= WHAT THE TASK ASKS =
I'd like the entries repeated exactly, without their pictures.

DATASET EXTRACT: Begin

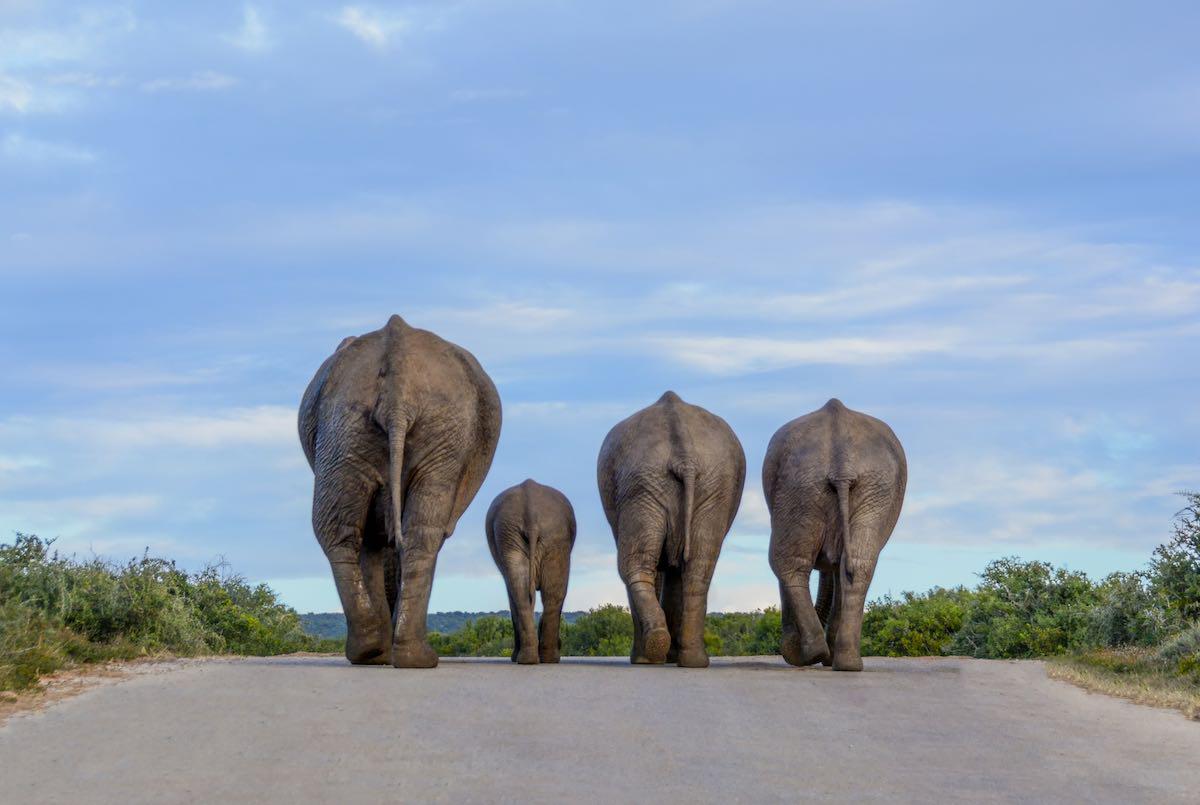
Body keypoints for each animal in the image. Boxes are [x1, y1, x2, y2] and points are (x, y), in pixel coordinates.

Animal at [485, 479, 576, 665]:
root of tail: (531, 511)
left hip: (529, 534)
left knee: (526, 592)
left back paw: (535, 659)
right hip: (524, 534)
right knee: (547, 593)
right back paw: (537, 659)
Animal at [597, 391, 746, 668]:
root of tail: (684, 455)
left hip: (645, 483)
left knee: (635, 564)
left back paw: (653, 654)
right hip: (704, 485)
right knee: (698, 568)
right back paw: (691, 660)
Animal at [762, 398, 906, 671]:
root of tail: (843, 462)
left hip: (810, 485)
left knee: (789, 562)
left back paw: (826, 656)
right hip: (859, 486)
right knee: (854, 565)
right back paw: (841, 661)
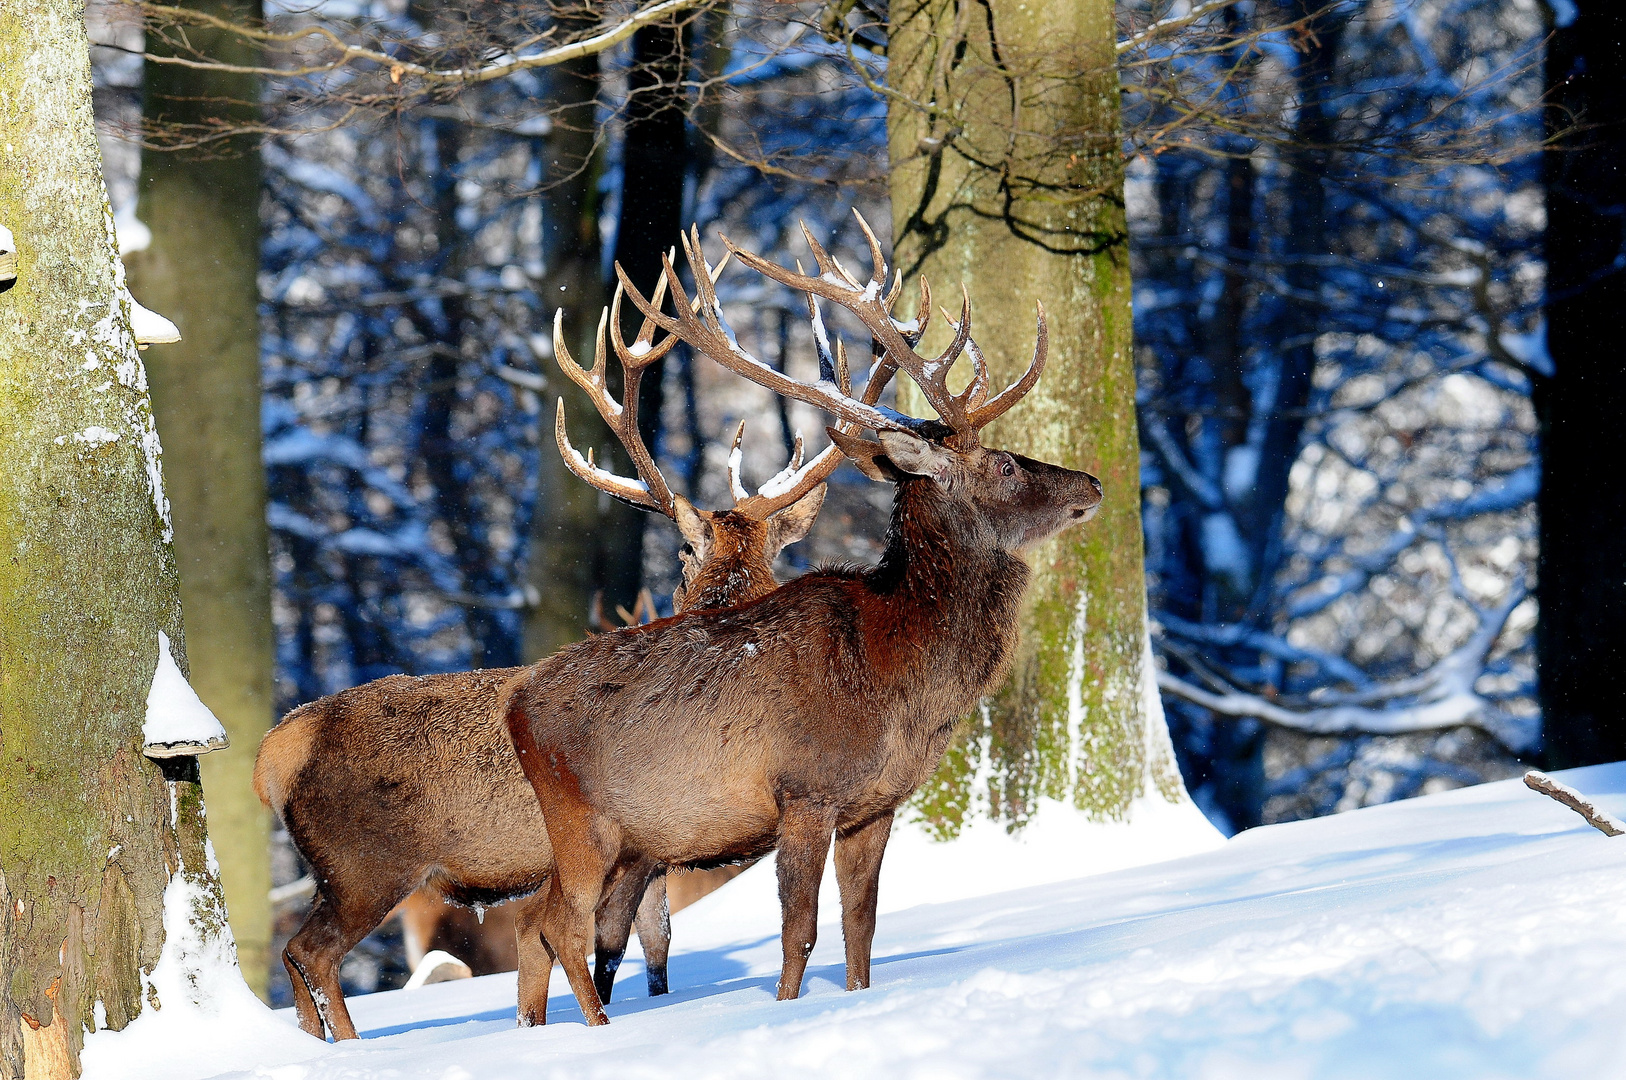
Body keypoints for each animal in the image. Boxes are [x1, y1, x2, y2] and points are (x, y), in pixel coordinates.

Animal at [252, 253, 904, 1040]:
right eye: (684, 551)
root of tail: (276, 749)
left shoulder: (651, 859)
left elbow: (637, 956)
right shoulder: (645, 852)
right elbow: (606, 949)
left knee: (298, 959)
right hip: (366, 861)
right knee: (311, 953)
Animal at [497, 213, 1105, 1027]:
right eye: (1006, 464)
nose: (1092, 482)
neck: (899, 676)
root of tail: (515, 705)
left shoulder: (876, 804)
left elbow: (861, 925)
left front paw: (855, 997)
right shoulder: (804, 791)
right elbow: (800, 931)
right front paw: (788, 1011)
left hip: (629, 841)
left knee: (541, 924)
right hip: (578, 819)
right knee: (560, 923)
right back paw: (596, 1031)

DATASET EXTRACT: End

= TASK ANSWER =
Body keypoints for each animal in the image. Boxes are [x1, y1, x2, y2] and points are (x, y), in pixel coordinates.

Animal at [485, 479, 576, 665]:
root of tail: (531, 511)
left hip: (529, 534)
left knee: (526, 592)
left back paw: (535, 659)
right hip: (524, 534)
right knee: (547, 593)
right back paw: (537, 659)
Animal at [597, 391, 746, 668]:
root of tail: (684, 455)
left hip: (645, 483)
left knee: (635, 564)
left back paw: (653, 654)
right hip: (704, 485)
right knee: (698, 568)
right back paw: (691, 660)
Animal at [762, 398, 906, 671]:
root of tail: (843, 462)
left hip: (810, 485)
left knee: (789, 562)
left back paw: (826, 656)
right hip: (859, 486)
right knee: (854, 565)
right back paw: (841, 661)
Body keypoints for each animal in the image. Boxes are [x1, y1, x2, y2] and points are (x, y), in pixel coordinates.

Animal at [252, 253, 904, 1040]:
right eye: (684, 551)
root of tail: (276, 749)
left shoulder: (651, 859)
left elbow: (637, 956)
right shoulder: (645, 852)
right elbow: (606, 949)
left knee: (298, 959)
right hip: (366, 861)
right knee: (311, 953)
Animal at [497, 213, 1105, 1027]:
right eye: (1006, 464)
nose: (1092, 482)
neck: (899, 676)
root of tail: (515, 705)
left shoulder: (876, 804)
left elbow: (861, 925)
left front paw: (855, 997)
right shoulder: (804, 791)
right elbow: (800, 931)
right front paw: (788, 1011)
left hip: (629, 841)
left knee: (541, 924)
right hip: (578, 819)
right knee: (560, 923)
right back paw: (596, 1031)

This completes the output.